*TO BE DONE:* From the diary entries below, quote word for word the passage that begins at "Wednesday, June 1" and stops after "afraid of rejection.".

*PASSAGE GIVEN:*
'''

I am tired of giving my all to someone and see them leave with it. I try hard to make people happy, and to give them what they need. I try hard to be there for people in their times of need. I go out of my way for them, and they all know that. However, when my time arrives when I need someone, where have they gone?
People enter your life just as quickly as they part from it. It’s inevitable. People do not notice what they leave behind, and the mess they have created—leaving that person behind to pick up the pieces and attempt to walk away.
I have become so accustomed to seeing people’s backs, that I have grown a completely different perspective on people. I no longer see the need to try and repair the friendship, or to fight for the other person—because eventually, that person will slowly turn around and walk away from my life for good. This constant need to try to fix everything and everyone has gone quite too far. I always put myself in the position of the helper, but I lack a helper for my needs. The few times I cried for help, I cried into wall. No one heard me. No one saw me. No one knew. No one tried to know either, and they just kept walking away as I stayed behind. The energy I waste by crying for help can easily be transferred to the process of repairing my own wounds.
I no longer fight. I no longer chase down the people I want in my life, nor the people I miss being in my life. I no longer expect things from people.
Do what you do best, and walk away. But darling, this time, you will see my back before I see yours.

Friday, June 24

Hold on,


AMORE, can you hold onto one side, and I the other side? Can you not lose strength and hold on with me, I feel like we have the power to hold together what we have. Please do not forget our memories and our passionate times together. For, I will be back soon, and for you, amore, I will come back more often. Please do not follow the footsteps of the other guys. I know that letting go is easier than fighting, but fighting with me will not really feel like fighting at all. I am afraid to lose you, to lose our friendship more than anything. Please do not let go on the other side.
xx

Wednesday, June 1

Afraid of love


SHE is the girl you find absolutely beautiful, but are afraid to approach. She is afraid of love, and you are afraid of rejection.
xx

Tuesday, April 19

Thoughts,


CAN you please have yourself removed from my thoughts? You are starting to corrupt my everyday-normal habits and it is starting to annoy me to be frank. I cannot listen to a sad song without your face, and actions coming into my mind. I cannot do the things we have done together because you appear in my sight. You threw me out like yesterday’s trash, why can I not do the same to you? I keep running back to you when I need someone to talk to. I must keep that wall up. I called you in my greatest hour of need, and you told me to hurry my story because it was 1am and you were sleeping. I have not spoken to you since then, and I intend to keep it that way. Do not expect a phone call, or text or instant message from me. You no longer have the right to hear news from me, you have hurt me enough. To hell with your promises—to hell with you.

'''

*DATA ENTRIES:*
'''

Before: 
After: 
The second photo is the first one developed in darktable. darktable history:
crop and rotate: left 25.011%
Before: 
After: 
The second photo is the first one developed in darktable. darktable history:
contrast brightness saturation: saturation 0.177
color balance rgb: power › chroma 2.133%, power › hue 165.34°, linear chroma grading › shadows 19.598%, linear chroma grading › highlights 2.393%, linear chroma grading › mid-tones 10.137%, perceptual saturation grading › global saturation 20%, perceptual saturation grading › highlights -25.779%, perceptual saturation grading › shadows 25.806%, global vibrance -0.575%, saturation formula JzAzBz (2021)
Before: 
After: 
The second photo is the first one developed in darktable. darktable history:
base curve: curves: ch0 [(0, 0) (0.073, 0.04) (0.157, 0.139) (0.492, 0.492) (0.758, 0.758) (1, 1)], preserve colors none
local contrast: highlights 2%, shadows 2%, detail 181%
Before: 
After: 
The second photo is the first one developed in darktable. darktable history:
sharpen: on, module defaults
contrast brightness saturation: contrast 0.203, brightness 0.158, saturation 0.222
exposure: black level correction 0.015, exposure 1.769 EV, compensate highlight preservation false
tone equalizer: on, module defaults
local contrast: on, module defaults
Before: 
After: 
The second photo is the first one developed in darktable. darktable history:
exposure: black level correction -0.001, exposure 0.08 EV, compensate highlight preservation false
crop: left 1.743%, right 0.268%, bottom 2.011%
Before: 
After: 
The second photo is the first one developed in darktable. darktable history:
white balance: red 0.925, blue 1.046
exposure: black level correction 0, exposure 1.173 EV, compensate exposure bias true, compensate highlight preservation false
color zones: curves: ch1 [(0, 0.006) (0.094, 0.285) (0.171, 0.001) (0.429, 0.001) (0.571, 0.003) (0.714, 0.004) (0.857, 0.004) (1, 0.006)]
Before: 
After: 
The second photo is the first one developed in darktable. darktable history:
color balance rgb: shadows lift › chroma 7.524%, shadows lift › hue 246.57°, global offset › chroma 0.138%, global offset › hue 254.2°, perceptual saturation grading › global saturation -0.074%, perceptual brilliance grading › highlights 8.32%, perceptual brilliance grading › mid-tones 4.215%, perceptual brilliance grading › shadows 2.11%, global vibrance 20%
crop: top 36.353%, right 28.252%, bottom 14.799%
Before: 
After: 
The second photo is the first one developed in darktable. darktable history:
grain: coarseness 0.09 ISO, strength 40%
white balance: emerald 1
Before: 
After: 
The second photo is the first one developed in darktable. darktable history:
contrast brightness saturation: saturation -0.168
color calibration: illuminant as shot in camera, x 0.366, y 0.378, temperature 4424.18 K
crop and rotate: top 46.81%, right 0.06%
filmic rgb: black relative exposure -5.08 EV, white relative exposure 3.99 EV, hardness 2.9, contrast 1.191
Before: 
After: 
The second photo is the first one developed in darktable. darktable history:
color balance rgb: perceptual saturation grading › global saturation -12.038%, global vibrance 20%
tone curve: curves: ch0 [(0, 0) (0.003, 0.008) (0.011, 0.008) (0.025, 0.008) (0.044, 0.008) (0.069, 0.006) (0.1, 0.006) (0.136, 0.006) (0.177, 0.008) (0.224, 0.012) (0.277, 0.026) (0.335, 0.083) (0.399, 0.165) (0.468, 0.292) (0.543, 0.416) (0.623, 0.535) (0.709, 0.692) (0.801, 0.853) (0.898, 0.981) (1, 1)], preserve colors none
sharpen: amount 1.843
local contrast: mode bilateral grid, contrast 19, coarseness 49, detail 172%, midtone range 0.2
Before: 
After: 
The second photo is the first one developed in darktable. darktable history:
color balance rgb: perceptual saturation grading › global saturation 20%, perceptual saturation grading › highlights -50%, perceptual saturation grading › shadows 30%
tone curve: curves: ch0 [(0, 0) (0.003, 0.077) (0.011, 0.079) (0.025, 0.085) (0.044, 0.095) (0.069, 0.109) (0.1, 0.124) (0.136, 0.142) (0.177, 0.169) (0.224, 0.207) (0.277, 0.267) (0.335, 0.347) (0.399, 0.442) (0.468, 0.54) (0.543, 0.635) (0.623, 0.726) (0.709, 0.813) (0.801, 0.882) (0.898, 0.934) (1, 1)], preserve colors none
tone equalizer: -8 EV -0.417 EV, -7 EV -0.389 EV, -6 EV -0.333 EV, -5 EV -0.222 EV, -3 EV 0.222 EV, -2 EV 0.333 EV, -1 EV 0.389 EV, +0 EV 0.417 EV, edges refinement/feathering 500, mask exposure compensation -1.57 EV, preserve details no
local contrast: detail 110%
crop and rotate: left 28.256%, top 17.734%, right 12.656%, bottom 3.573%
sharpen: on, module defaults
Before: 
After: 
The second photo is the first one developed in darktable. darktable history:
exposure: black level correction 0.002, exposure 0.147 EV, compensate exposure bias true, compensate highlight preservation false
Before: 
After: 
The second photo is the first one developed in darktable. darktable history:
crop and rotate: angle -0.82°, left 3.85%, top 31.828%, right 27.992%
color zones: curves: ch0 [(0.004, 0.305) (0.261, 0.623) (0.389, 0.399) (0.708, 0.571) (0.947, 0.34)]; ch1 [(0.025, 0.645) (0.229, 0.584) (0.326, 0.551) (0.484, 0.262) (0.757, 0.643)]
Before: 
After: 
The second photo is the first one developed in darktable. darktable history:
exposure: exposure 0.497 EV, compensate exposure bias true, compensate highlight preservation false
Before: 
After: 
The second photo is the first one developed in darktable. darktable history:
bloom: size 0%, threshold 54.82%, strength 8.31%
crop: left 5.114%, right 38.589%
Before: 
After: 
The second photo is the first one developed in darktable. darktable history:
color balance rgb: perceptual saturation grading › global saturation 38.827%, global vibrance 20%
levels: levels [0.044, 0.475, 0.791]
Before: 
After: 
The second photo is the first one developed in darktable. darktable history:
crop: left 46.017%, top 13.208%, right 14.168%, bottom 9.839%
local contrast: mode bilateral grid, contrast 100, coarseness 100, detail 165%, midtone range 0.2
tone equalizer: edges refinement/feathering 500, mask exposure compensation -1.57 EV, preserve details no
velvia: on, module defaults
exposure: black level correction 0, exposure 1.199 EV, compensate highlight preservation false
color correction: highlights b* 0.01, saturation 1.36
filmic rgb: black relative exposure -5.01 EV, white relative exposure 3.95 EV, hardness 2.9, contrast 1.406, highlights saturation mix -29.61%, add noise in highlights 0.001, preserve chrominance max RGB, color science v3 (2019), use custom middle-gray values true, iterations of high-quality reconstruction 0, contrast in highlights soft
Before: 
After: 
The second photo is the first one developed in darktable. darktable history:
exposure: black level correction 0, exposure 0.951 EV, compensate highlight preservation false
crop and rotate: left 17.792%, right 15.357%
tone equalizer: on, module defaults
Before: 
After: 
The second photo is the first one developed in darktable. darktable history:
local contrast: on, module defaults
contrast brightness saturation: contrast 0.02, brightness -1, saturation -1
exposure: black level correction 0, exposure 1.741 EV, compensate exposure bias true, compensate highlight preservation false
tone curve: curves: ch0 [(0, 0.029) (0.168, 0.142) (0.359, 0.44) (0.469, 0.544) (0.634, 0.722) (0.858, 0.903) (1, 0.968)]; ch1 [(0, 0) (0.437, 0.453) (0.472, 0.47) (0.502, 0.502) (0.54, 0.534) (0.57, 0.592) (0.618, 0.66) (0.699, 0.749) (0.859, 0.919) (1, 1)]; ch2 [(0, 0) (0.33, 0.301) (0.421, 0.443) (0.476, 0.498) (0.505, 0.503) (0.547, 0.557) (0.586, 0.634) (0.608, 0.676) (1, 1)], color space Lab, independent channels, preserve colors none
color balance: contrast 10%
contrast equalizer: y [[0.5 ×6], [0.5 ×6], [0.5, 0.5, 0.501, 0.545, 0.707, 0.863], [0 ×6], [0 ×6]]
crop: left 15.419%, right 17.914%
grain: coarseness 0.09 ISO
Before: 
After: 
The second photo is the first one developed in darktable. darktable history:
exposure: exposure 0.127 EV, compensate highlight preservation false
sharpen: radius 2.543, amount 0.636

'''

*TASK SOLUTION:*
Wednesday, June 1

Afraid of love


SHE is the girl you find absolutely beautiful, but are afraid to approach. She is afraid of love, and you are afraid of rejection.